● **WORK INSTRUCTIONS**: Print every line of the listing below in order, without changing any of them.

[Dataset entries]
++++++
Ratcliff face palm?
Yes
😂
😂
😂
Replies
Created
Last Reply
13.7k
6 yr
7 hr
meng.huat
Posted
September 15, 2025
++++++
● **ANSWER SECTION**:
Ratcliff face palm?
Yes
😂
😂
😂
Replies
Created
Last Reply
13.7k
6 yr
7 hr
meng.huat
Posted
September 15, 2025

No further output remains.